• [Records to use]:
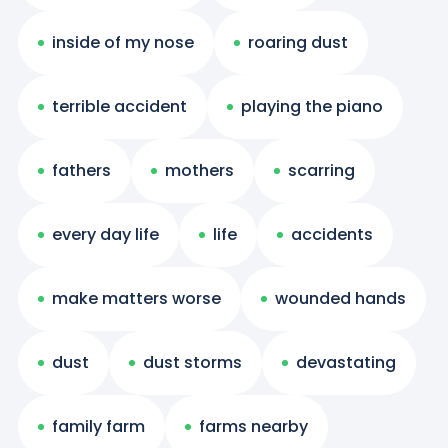
inside of my nose
roaring dust
terrible accident
playing the piano
fathers
mothers
scarring
every day life
life
accidents
make matters worse
wounded hands
dust
dust storms
devastating
family farm
farms nearby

• [Problem description]: The lines from the one containing "playing the piano" through the last line of the material above are to be copied exactly, both ends included.

• [Answer below]:
playing the piano
fathers
mothers
scarring
every day life
life
accidents
make matters worse
wounded hands
dust
dust storms
devastating
family farm
farms nearby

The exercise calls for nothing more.